Pictures paired with source code
● ● ●

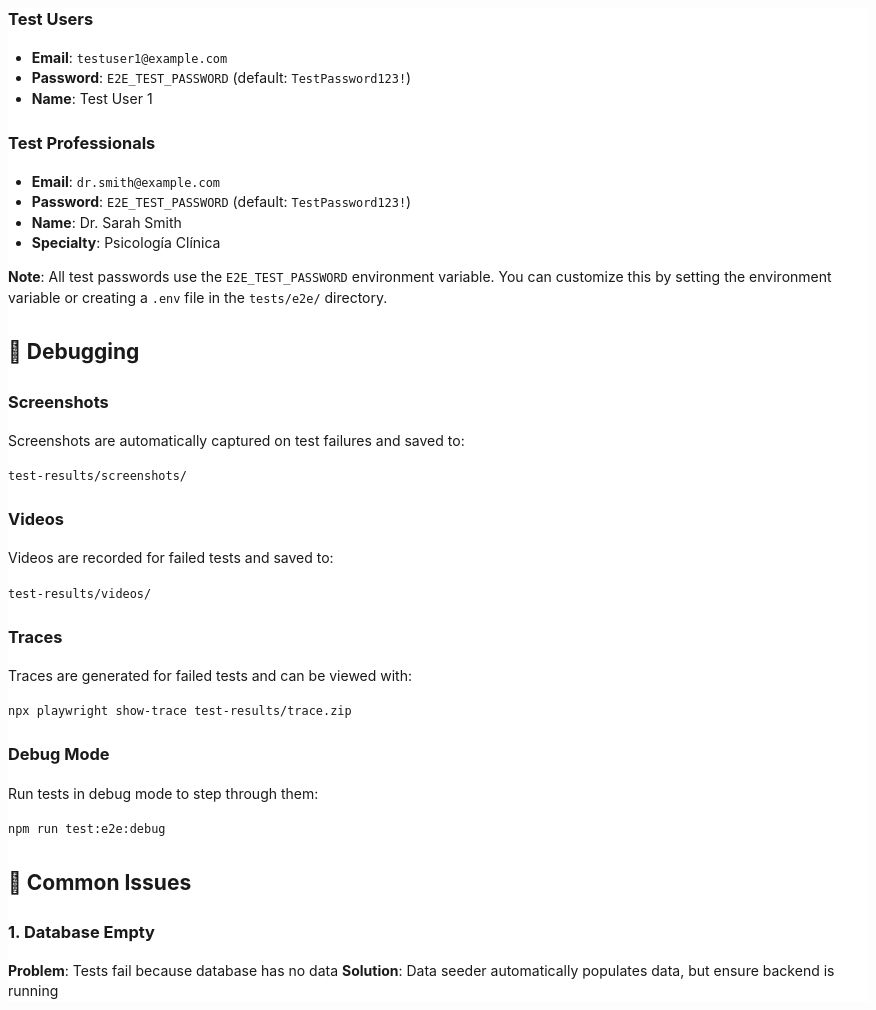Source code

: ### Test Users

- **Email**: `testuser1@example.com`
- **Password**: `E2E_TEST_PASSWORD` (default: `TestPassword123!`)
- **Name**: Test User 1

### Test Professionals

- **Email**: `dr.smith@example.com`
- **Password**: `E2E_TEST_PASSWORD` (default: `TestPassword123!`)
- **Name**: Dr. Sarah Smith
- **Specialty**: Psicología Clínica

**Note**: All test passwords use the `E2E_TEST_PASSWORD` environment variable. You can customize this by setting the environment variable or creating a `.env` file in the `tests/e2e/` directory.

## 🐛 Debugging

### Screenshots

Screenshots are automatically captured on test failures and saved to:

```
test-results/screenshots/
```

### Videos

Videos are recorded for failed tests and saved to:

```
test-results/videos/
```

### Traces

Traces are generated for failed tests and can be viewed with:

```bash
npx playwright show-trace test-results/trace.zip
```

### Debug Mode

Run tests in debug mode to step through them:

```bash
npm run test:e2e:debug
```

## 🚨 Common Issues

### 1. Database Empty

**Problem**: Tests fail because database has no data
**Solution**: Data seeder automatically populates data, but ensure backend is running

● ● ●

Number of lines holding "example" in the data: give it, with nothing else.

2